Background: VERxVE data showed non-inferior virologic efficacy with extended release nevirapine (NVP-XR) dosed 400 mg once daily (QD) versus immediate release nevirapine (NVP-IR) 200 mg twice daily in a double-blind, non-inferiority study in treatment-naïve HIV-1-positive patients.
Objective: To study the pharmacokinetics (PK) of the NVP formulations and identify possible associations with demographic factors.
Methods: Patients with viral load ≥1000 copies/mL and CD4+ count > 50- <400 cells/mm3 (males) and >50- <250 cells/mm3 (females) at screening received NVP-IR 200 mg QD during a 14-day lead-in and were then stratified by baseline viral load and randomized to NVP-XR or -IR. NVP trough concentrations at steady state (SS) (Cpre,ss,N) were measured up to week 48 for all participating patients.
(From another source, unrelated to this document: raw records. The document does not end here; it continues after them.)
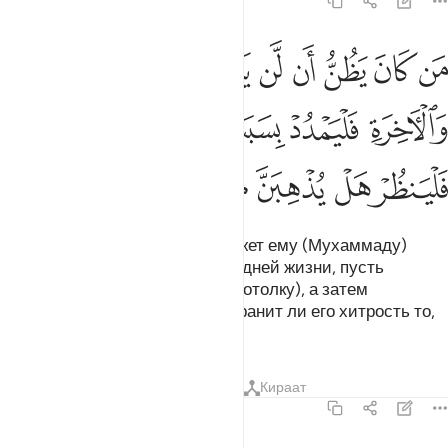
22:15
ﳒ
ﳓ
ﳔ
ﳕ
ﳖ
ﳗ
ﳘ
ﳙ
ﳚ
ن كان يظن ان لن ينصره الله في الدنيا والاخرة فليمدد بسبب الى السما
َن كَانَ يَظُنُّ أَن لَّن يَنصُرَهُ ٱللَّهُ فِى ٱلدُّنْيَا وَٱلْـَٔاخِرَةِ فَلْيَمْدُدْ بِسَبَبٍ إِلَى ٱلسَّمَا
ﳛ
ﳜ
ﳝ
ﳞ
ﳟ
ﳠ
ﳡ
ﳢ
ﳣ
ﳤ
ﳥ
ﳦ
ﳧ
ﳨ
Кто полагает, что Аллах не окажет ему (Мухаммаду)
помощи в этом мире и в Последней жизни, пусть
подвяжет веревку к небу (или потолку), а затем
перережет ее и посмотрит, устранит ли его хитрость то,
что вызывает его ярость.
Тафсиры
Уроки
Размышления
Кираат
22:16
In a PK sub-study, SS parameters - AUC0-24, Cmax, Cmin, and peak-to-trough fluctuation were obtained and analyzed with relative bioavailability assessed at week 4 by plasma collection over 24 h.
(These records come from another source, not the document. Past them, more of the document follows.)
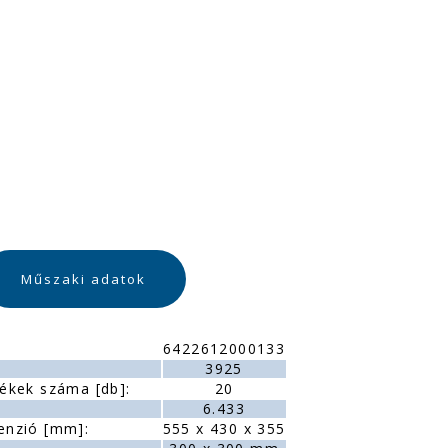
Műszaki adatok
6422612000133
:
3925
ékek száma [db]:
20
6.433
enzió [mm]:
555 x 430 x 355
Results: Trough concentrations were stable from week 4 to week 48 for all patients (n = 1011) with both formulations, with NVP-XR/IR ratios of 0.77-0.82. Overall, 49 patients completed the PK sub-study: 24 XR and 25 IR. NVP-XR showed less peak-to-trough fluctuation (34.5%) than IR (55.2%), and lower AUC0-24, Cmin, Cmax, and trough concentrations than IR. However, no effect of SS trough concentrations was found on the virologic response proportion at least up to 1000 ng/mL. No significant association was found between NVP PK and gender, race, and viral load.
Conclusion: These data suggest NVP-XR achieves lower but effective NVP exposure compared with NVP-IR.
Keywords: Bioavailability; Extended release; HIV; Immediate release; Nevirapine; Pharmacokinetic; Virologic efficacy.